(Text segment)
This time there was no such conflict of interest – executive members hailing from the same club as some of the managerial candidates excused themselves from the process – or lack of transparency or even candidates. After twice finishing second in a one-man race, McStay this time emerged victorious in a strong field of four, its declaration made at another county board meeting in Castlebar, this time in MacHale Park, a mile or so across from the unwelcome inn where he was so embarrassed 27 years ago.

No one’s standing has been diminished in the process. If anything everyone’s has been enhanced – each candidate successful or not, the county board itself and the county’s too; clearly, gauging by the quality of applications and the thoroughness of processing them there’s a sense still in the county that there’s an All Ireland yet in these players, a mood that wasn’t as pervasive leaving Croke Park after the Kerry game. Although it has taken a full eight weeks since James Horan stepped down to appoint his successor, it has never been the circus that some have lazily dismissed it as. This time the county and McStay got a process that was all above board, all by the book.

When it broke early yesterday that Pat Flanagan was the new manager of Roscommon, it would have signalled to the trainspotters that the Mayo gig was McStay’s; Stephen Rochford, who had been Roscommon’s first preference for some time, would now be otherwise engaged as one of the Ballina man’s army of experienced coaches. But even then you had to read between the lines. The news itself didn’t leak.

In McStay Mayo have opted for experience over excitement; although the latter quality was initially attached to his own ticket with it featuring not one but two proven double acts in Rochford and Buckley as well as McStay and McHale, it was trumped on that measure by Raymond Dempsey’s literally all-star cast. Mike Solan’s ticket also had a tangible vibrancy and freshness to it but McStay crucially did score some marks on that count too with the inclusion of Damien Mulligan, coach to last year’s county finalists Belmullet, as part of his setup. As proven and respected as Rochford and Buckley are with a lot of these players, a purely retro old-boys reunion act wouldn’t cut it with them or the players Horan blooded.
(End Text segment)
▸ **What needs to be done**
Reproduce the passage about McStay's appointment as Mayo manager word for word, in full.
(Information given)
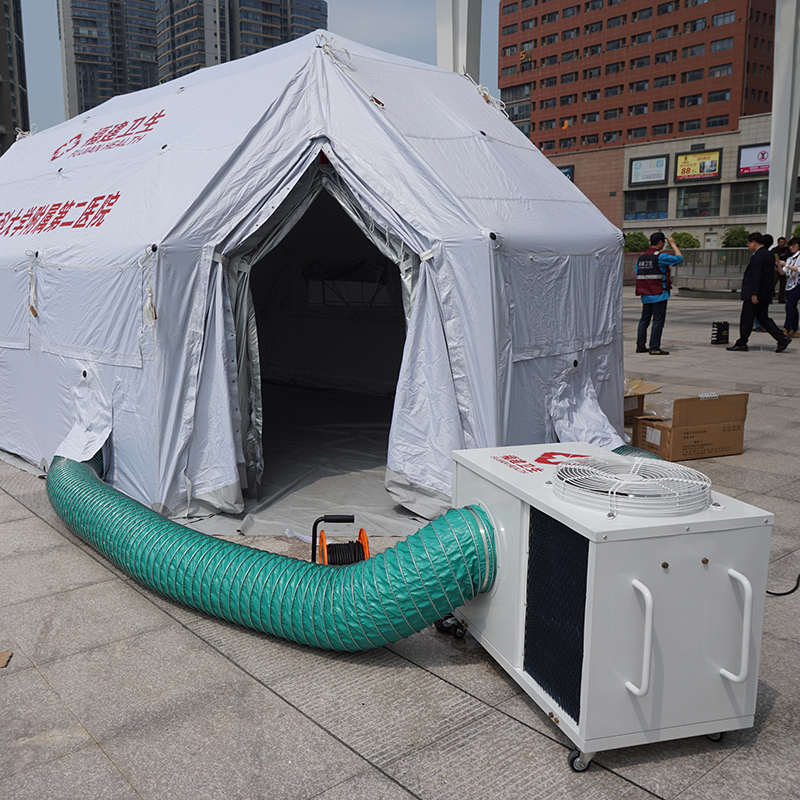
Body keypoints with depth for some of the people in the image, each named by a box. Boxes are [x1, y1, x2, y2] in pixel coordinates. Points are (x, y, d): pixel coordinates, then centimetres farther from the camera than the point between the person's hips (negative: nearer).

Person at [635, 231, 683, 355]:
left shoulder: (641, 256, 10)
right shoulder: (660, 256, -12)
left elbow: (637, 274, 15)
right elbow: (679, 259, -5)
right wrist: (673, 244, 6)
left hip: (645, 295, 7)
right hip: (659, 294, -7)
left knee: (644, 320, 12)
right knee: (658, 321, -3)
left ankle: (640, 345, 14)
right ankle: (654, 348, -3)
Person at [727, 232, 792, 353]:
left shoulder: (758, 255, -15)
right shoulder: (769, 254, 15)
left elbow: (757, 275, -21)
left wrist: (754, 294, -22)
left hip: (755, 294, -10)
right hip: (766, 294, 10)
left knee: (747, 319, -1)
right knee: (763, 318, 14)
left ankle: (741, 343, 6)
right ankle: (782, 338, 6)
(End Information given)
▸ **Expected answer**
This time there was no such conflict of interest – executive members hailing from the same club as some of the managerial candidates excused themselves from the process – or lack of transparency or even candidates. After twice finishing second in a one-man race, McStay this time emerged victorious in a strong field of four, its declaration made at another county board meeting in Castlebar, this time in MacHale Park, a mile or so across from the unwelcome inn where he was so embarrassed 27 years ago.

No one’s standing has been diminished in the process. If anything everyone’s has been enhanced – each candidate successful or not, the county board itself and the county’s too; clearly, gauging by the quality of applications and the thoroughness of processing them there’s a sense still in the county that there’s an All Ireland yet in these players, a mood that wasn’t as pervasive leaving Croke Park after the Kerry game. Although it has taken a full eight weeks since James Horan stepped down to appoint his successor, it has never been the circus that some have lazily dismissed it as. This time the county and McStay got a process that was all above board, all by the book.

When it broke early yesterday that Pat Flanagan was the new manager of Roscommon, it would have signalled to the trainspotters that the Mayo gig was McStay’s; Stephen Rochford, who had been Roscommon’s first preference for some time, would now be otherwise engaged as one of the Ballina man’s army of experienced coaches. But even then you had to read between the lines. The news itself didn’t leak.

In McStay Mayo have opted for experience over excitement; although the latter quality was initially attached to his own ticket with it featuring not one but two proven double acts in Rochford and Buckley as well as McStay and McHale, it was trumped on that measure by Raymond Dempsey’s literally all-star cast. Mike Solan’s ticket also had a tangible vibrancy and freshness to it but McStay crucially did score some marks on that count too with the inclusion of Damien Mulligan, coach to last year’s county finalists Belmullet, as part of his setup. As proven and respected as Rochford and Buckley are with a lot of these players, a purely retro old-boys reunion act wouldn’t cut it with them or the players Horan blooded.